After meeting with the Canadian embassy in Quito Monday morning, BUILD members Cristina, Cami, and I and our contact at Libraries Without Borders (LWB), Kat, flew to Loja that afternoon and drove to Los Encuentros the morning after to meet with Lundin Gold, a Canadian mining company that operates there. Los Encuentros is a parish in the province of Zamora Chinchipe, which is essentially where the Andes end and the Amazon begins. I reached out to Nathan Monash, a Tufts alum who runs the company’s corporate social responsibility efforts, last fall to see if Lundin Gold would be interested in funding a KoomBook program in Ecuador. Throughout the rest of the school year, BUILD and Lundin Gold remained in contact and arranged this two-day visit to Los Encuentros as a way of exploring a partnership. During the trip, we met with Lundin Gold employees and school officials in the community, attended a round table discussion with community members, and visited towns within the parish that could be implementation sites.
The round table discussion stood out to me as a highlight of the visit. Every six weeks, Lundin Gold hires a third-party mediator to hold a weeklong series of talks with various members of the community. Each talk centers around a different theme such as infrastructure and the environment. We attended the discussion on moral values where we presented the KoomBook program to the community. This intensive process of round table discussion signaled to me that Lundin Gold genuinely takes corporate social responsibility seriously. They recognize that mining is an inherently disruptive industry to local communities and therefore they work to implement various programs that promote development in those communities.

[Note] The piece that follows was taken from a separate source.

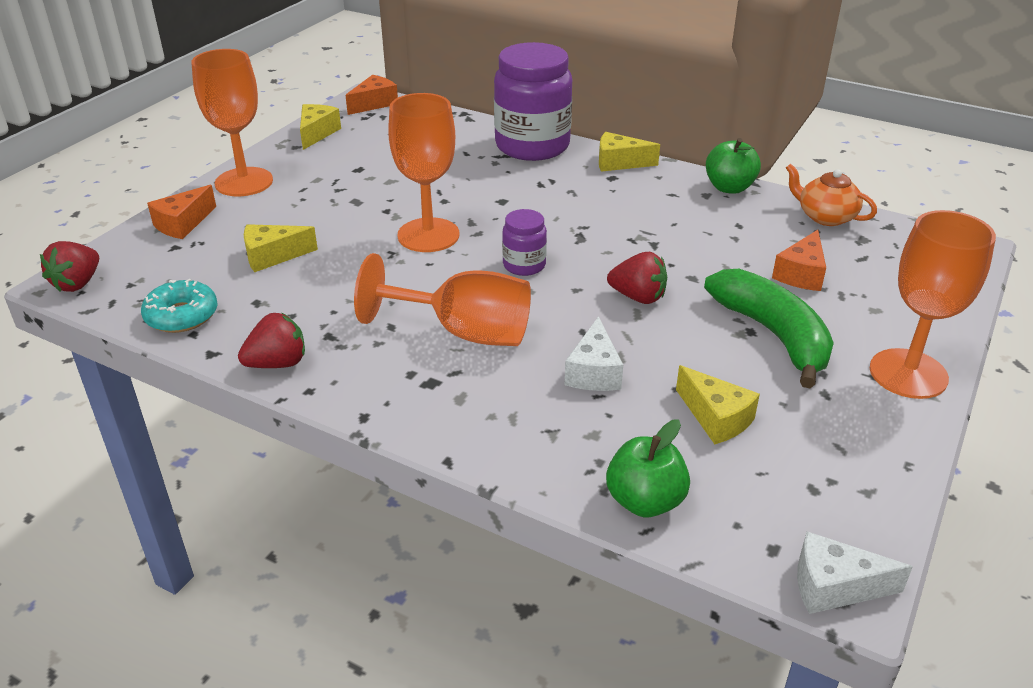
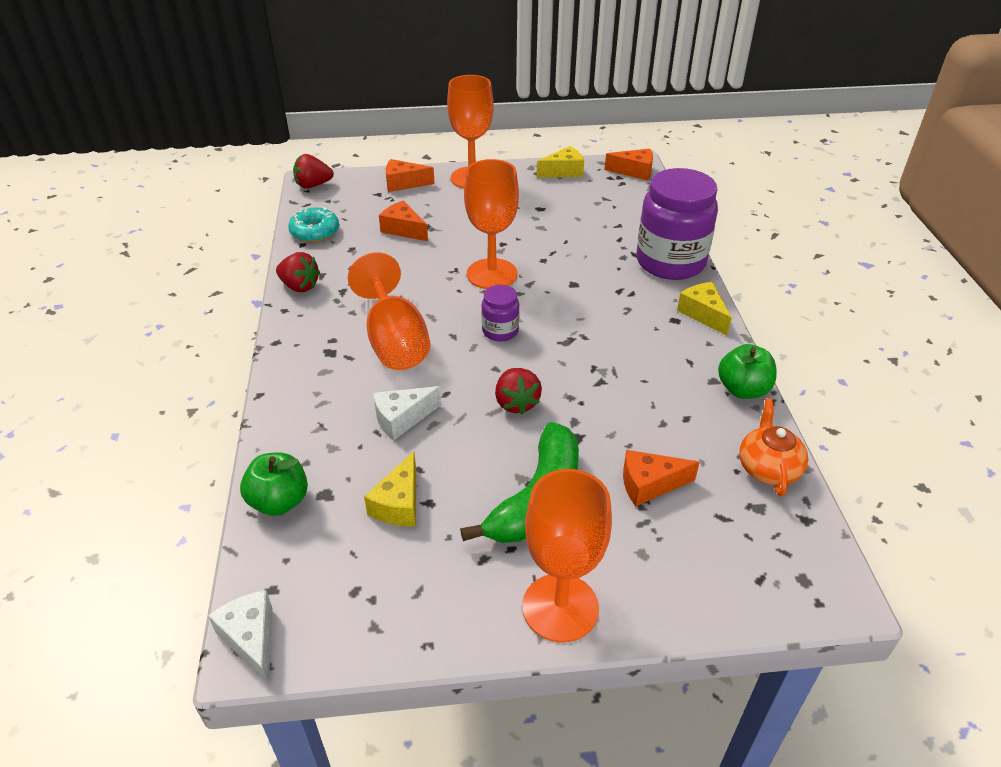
camera: 55 degrees right, 5 degrees up
yellow cheese [244,224,318,272] -> orange cheese [379,201,428,241]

At the very end of our two-day visit, Lundin Gold decided it is interested in funding three pilot KoomBook programs in the towns of Nankais, El Zarza, and Río Blanco. Nankais is an indigenous Shuar community close to Lundin Gold’s offices in Los Encuentros. The goal of a KoomBook program there would be to provide digital resources that could reignite interest among children in the community in the Shuar culture and language. Many children in Nankais do not wish to self-identify as Shuar due to the discrimination that indigenous communities in Ecuador experience to this day. El Zarza and Río Blanco are two remote communities closer to Lundin Gold’s mine and the border with Peru. The goal of KoomBook programs in these communities would be to provide them with educational resources that they do not currently have due to their isolation and lack of internet connection. Overall, this visit to Los Encuentros felt very successful to me in that we were able to get to know both Lundin Gold and the communities of Los Encuentros better and begin the process of establishing three pilot programs there.